4. Chronic illness gave me perseverance.

For someone battling chronic illness, every day is a struggle, sometimes every hour. You have to be tough, resilient, fight through every day. Some things that aren’t challenging for other people are daunting tasks to me, like doing a reading assignment for class. Setbacks are common and constant, like experiencing a flare-up after a period of relatively decent health. You can’t give in, can’t give up. Chronic illness, in short, has made me a tough cookie. At first I felt weak. Sometimes other people perceive me as weak when they don’t understand my illness. I’ve been called a “delicate flower,” but then I realized that coping with this adversity requires so much more physical and character strength than many people I know possess. I take pride in this strength.

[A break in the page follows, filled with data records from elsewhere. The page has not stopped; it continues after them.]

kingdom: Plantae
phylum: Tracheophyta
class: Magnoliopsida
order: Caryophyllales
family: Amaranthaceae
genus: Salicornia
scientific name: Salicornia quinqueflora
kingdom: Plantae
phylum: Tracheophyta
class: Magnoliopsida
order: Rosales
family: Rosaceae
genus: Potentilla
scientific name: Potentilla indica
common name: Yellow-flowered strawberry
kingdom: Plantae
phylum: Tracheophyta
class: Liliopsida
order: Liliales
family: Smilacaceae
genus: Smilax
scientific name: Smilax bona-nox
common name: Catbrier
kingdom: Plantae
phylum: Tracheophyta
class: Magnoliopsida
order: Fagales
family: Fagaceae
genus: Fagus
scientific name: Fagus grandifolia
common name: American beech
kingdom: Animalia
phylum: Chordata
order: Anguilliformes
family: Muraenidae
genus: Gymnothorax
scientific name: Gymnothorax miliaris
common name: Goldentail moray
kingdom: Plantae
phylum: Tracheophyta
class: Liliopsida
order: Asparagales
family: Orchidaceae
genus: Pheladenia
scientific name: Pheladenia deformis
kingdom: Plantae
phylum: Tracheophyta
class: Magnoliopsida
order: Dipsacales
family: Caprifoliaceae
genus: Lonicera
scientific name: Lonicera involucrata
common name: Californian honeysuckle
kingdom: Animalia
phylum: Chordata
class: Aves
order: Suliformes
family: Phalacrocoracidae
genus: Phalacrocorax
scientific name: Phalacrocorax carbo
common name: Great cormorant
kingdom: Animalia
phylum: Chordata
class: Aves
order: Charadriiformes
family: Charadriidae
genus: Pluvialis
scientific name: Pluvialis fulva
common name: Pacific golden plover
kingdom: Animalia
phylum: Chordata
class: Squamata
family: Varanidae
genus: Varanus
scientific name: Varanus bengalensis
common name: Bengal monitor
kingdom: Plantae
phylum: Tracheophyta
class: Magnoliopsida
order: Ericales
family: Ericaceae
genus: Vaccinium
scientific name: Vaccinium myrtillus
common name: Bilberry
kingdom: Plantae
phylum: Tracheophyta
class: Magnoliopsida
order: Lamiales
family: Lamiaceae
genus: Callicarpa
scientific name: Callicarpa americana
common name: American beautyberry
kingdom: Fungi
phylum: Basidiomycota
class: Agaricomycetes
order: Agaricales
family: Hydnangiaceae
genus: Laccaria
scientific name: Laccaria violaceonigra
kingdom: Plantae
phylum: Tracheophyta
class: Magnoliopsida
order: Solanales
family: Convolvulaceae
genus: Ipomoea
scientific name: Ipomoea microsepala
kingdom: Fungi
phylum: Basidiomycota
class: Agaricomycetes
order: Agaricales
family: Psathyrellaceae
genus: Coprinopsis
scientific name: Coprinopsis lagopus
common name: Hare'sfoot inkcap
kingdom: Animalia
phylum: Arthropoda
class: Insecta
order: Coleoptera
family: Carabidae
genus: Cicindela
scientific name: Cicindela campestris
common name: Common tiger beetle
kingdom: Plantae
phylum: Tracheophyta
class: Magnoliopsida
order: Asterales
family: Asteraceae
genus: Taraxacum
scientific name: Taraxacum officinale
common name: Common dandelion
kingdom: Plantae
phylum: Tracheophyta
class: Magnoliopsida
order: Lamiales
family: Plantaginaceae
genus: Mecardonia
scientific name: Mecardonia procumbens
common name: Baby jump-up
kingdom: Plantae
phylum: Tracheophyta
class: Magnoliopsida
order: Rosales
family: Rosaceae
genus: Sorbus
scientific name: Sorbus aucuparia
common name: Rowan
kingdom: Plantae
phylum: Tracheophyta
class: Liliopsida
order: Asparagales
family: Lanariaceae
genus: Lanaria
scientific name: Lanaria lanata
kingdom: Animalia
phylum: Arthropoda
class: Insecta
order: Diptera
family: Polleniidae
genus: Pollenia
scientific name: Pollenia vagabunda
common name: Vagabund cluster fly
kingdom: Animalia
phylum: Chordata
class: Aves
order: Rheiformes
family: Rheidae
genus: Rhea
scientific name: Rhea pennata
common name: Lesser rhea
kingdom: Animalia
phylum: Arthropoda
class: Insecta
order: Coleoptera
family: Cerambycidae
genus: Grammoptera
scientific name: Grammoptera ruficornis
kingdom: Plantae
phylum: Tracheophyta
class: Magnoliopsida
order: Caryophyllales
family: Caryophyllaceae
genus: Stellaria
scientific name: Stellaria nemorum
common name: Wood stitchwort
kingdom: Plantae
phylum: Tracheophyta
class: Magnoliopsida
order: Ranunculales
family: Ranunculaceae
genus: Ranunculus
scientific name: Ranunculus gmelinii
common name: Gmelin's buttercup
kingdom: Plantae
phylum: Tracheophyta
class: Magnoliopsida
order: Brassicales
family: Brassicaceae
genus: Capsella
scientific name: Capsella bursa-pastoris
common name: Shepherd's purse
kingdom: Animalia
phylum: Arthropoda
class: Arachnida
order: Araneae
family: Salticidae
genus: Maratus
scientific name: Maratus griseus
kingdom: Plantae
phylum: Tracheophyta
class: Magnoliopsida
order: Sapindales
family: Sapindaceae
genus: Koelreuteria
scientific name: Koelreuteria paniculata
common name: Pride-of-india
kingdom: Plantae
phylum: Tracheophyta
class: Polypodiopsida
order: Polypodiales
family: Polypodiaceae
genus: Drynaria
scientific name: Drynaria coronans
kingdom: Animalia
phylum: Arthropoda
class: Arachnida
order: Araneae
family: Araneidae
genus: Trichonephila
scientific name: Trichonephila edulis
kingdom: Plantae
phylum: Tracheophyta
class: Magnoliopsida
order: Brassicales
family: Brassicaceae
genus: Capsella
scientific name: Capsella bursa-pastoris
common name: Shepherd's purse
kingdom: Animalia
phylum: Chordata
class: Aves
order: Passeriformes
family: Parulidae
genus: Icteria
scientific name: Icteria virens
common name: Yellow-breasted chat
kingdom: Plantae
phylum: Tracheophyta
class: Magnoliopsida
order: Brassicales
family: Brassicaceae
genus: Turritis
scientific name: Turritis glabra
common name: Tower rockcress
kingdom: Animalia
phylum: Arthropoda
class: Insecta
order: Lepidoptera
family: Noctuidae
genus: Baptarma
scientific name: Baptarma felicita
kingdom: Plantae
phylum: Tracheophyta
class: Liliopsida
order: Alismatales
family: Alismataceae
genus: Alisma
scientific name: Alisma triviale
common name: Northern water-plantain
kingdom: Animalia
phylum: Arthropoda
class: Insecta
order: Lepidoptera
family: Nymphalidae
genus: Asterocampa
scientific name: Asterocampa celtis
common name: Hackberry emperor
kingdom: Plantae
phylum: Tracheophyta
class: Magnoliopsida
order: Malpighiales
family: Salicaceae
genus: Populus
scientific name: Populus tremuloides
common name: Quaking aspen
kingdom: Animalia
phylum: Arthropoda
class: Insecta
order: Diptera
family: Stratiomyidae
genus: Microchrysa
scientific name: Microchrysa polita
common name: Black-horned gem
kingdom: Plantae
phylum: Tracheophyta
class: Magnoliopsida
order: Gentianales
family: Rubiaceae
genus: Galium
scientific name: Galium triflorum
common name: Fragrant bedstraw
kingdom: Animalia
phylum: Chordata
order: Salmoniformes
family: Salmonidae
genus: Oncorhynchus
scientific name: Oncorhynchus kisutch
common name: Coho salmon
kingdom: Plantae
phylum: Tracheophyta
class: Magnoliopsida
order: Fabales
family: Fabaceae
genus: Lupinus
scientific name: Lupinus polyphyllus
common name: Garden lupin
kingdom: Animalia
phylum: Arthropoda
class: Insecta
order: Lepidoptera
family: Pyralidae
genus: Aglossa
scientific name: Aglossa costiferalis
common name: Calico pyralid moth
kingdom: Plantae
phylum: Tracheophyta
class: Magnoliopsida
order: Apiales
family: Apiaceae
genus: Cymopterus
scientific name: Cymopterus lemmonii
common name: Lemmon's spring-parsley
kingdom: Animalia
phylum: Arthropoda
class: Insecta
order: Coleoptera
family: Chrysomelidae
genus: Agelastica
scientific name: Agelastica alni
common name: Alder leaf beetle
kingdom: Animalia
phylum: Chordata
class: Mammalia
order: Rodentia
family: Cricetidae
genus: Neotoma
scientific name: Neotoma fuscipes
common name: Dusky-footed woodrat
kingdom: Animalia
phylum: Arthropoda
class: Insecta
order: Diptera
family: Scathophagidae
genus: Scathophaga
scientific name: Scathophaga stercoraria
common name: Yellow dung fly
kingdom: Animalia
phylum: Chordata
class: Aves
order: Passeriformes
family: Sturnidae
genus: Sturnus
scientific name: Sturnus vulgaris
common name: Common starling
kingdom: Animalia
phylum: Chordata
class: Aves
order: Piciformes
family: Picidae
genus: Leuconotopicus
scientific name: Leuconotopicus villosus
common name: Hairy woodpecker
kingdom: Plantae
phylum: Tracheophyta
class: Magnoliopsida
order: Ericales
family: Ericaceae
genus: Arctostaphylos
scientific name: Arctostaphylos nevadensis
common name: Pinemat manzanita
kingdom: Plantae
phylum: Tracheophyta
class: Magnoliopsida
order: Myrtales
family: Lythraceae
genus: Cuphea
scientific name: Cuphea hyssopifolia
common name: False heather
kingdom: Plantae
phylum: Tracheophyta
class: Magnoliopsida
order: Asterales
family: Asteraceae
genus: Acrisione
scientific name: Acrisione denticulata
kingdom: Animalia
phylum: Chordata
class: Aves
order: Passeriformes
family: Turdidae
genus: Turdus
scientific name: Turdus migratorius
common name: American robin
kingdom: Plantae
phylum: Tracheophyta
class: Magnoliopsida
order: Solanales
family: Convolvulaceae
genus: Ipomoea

5. Chronic illness gave me peace.

“…grant me the serenity to accept the things I cannot change; courage to change the things I can; and wisdom to know the difference.” The premise of the Serenity Prayer resides at the core of the secular field’s cognitive behavioral therapy and cognitive reframing. The worst part of chronic illness, for me, is the struggle for control… feeling like my body, my life, are out of my hands. In order to survive and cope, I had to learn to relinquish control: accept that I can’t change what happens to my body but realize that I can change how I react to it. This attitude relieves some of the burden of stress and worry and allows me to find more joy and gratitude in my life, even when things, for lack of a better word, suck. I struggle with this every day but will never give up.

I would wish away my chronic illness for the strain that it has put on others in my life: physical, financial and emotional. However, for myself, if I had the choice to go back and do it over without ever having been sick, I wouldn’t. Because without all of the suffering, I wouldn’t have gotten any of the good.